◆ Data provided
= Beginning of Section =

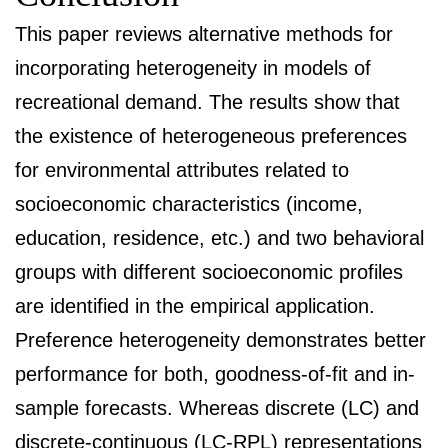
This paper reviews alternative methods for
incorporating heterogeneity in models of
recreational demand. The results show that
the existence of heterogeneous preferences
for environmental attributes related to
socioeconomic characteristics (income,
education, residence, etc.) and two behavioral
groups with different socioeconomic profiles
are identified in the empirical application.
Preference heterogeneity demonstrates better
performance for both, goodness-of-fit and in-
sample forecasts. Whereas discrete (LC) and
discrete-continuous (LC-RPL) representations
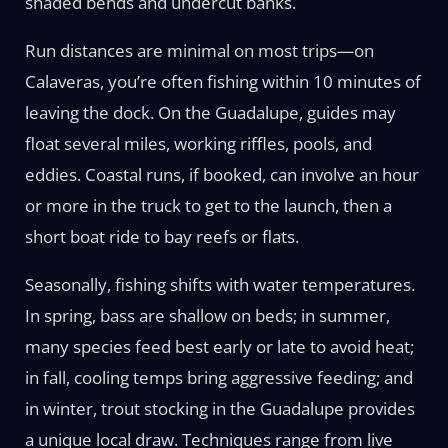
shaded bends and undercut banks.
Run distances are minimal on most trips—on
Calaveras, you’re often fishing within 10 minutes of
leaving the dock. On the Guadalupe, guides may
float several miles, working riffles, pools, and
eddies. Coastal runs, if booked, can involve an hour
or more in the truck to get to the launch, then a
short boat ride to bay reefs or flats.
Seasonally, fishing shifts with water temperatures.
In spring, bass are shallow on beds; in summer,
many species feed best early or late to avoid heat;
in fall, cooling temps bring aggressive feeding; and
in winter, trout stocking in the Guadalupe provides
a unique local draw. Techniques range from live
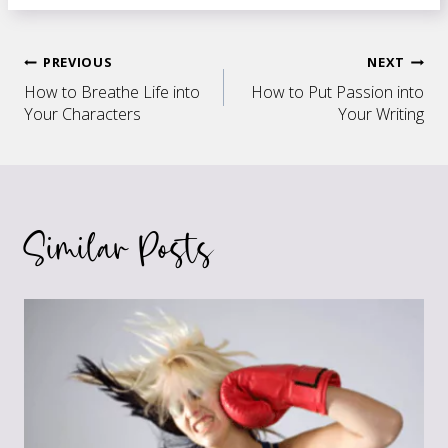
Post
PREVIOUS
NEXT
How to Breathe Life into
How to Put Passion into
navigation
Your Characters
Your Writing
Similar Posts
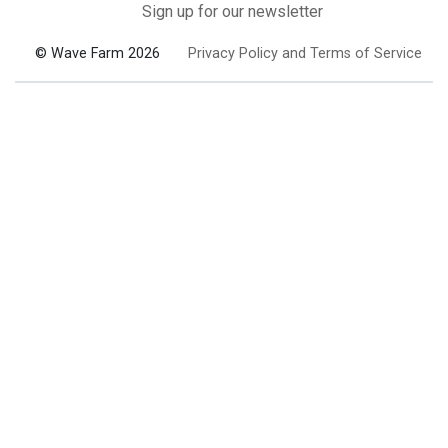
Sign up for our newsletter
© Wave Farm 2026
Privacy Policy and Terms of Service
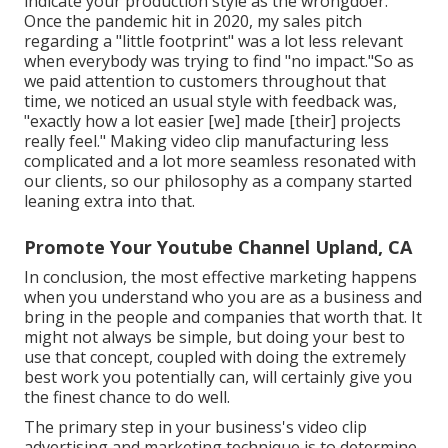
indicate your production style as the wrongdoer.
Once the pandemic hit in 2020, my sales pitch
regarding a "little footprint" was a lot less relevant
when everybody was trying to find "no impact."So as
we paid attention to customers throughout that
time, we noticed an usual style with feedback was,
"exactly how a lot easier [we] made [their] projects
really feel." Making video clip manufacturing less
complicated and a lot more seamless resonated with
our clients, so our philosophy as a company started
leaning extra into that.
Promote Your Youtube Channel Upland, CA
In conclusion, the most effective marketing happens
when you understand who you are as a business and
bring in the people and companies that worth that. It
might not always be simple, but doing your best to
use that concept, coupled with doing the extremely
best work you potentially can, will certainly give you
the finest chance to do well.
The primary step in your business's video clip
advertising and marketing technique is to determine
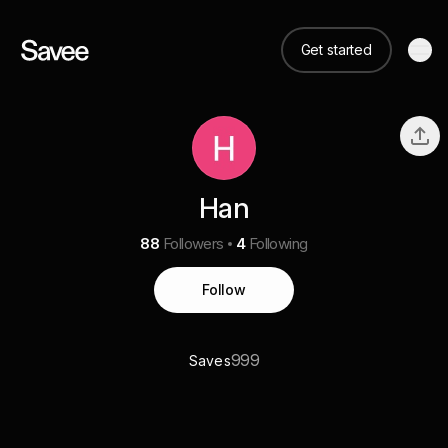
Get started
Han
88
Followers
4
Following
Follow
999
Saves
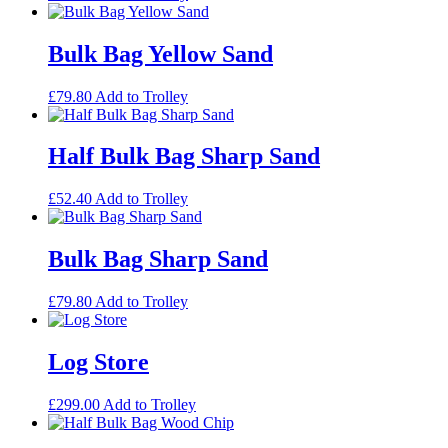
Bulk Bag Yellow Sand
£
79.80
Add to Trolley
Half Bulk Bag Sharp Sand
£
52.40
Add to Trolley
Bulk Bag Sharp Sand
£
79.80
Add to Trolley
Log Store
£
299.00
Add to Trolley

= End of Section =

◆ Exercise prompt
Word for word, give again the lines from the line holding "Sign up for our newsletter" through the last line of the material, both included; pictures are not part of the copy.

◆ Result of this task
Sign up for our newsletter
© Wave Farm 2026
Privacy Policy and Terms of Service
indicate your production style as the wrongdoer.
Once the pandemic hit in 2020, my sales pitch
regarding a "little footprint" was a lot less relevant
when everybody was trying to find "no impact."So as
we paid attention to customers throughout that
time, we noticed an usual style with feedback was,
"exactly how a lot easier [we] made [their] projects
really feel." Making video clip manufacturing less
complicated and a lot more seamless resonated with
our clients, so our philosophy as a company started
leaning extra into that.
Promote Your Youtube Channel Upland, CA
In conclusion, the most effective marketing happens
when you understand who you are as a business and
bring in the people and companies that worth that. It
might not always be simple, but doing your best to
use that concept, coupled with doing the extremely
best work you potentially can, will certainly give you
the finest chance to do well.
The primary step in your business's video clip
advertising and marketing technique is to determine
Get started
Han
88
Followers
4
Following
Follow
999
Saves
Bulk Bag Yellow Sand
£
79.80
Add to Trolley
Half Bulk Bag Sharp Sand
£
52.40
Add to Trolley
Bulk Bag Sharp Sand
£
79.80
Add to Trolley
Log Store
£
299.00
Add to Trolley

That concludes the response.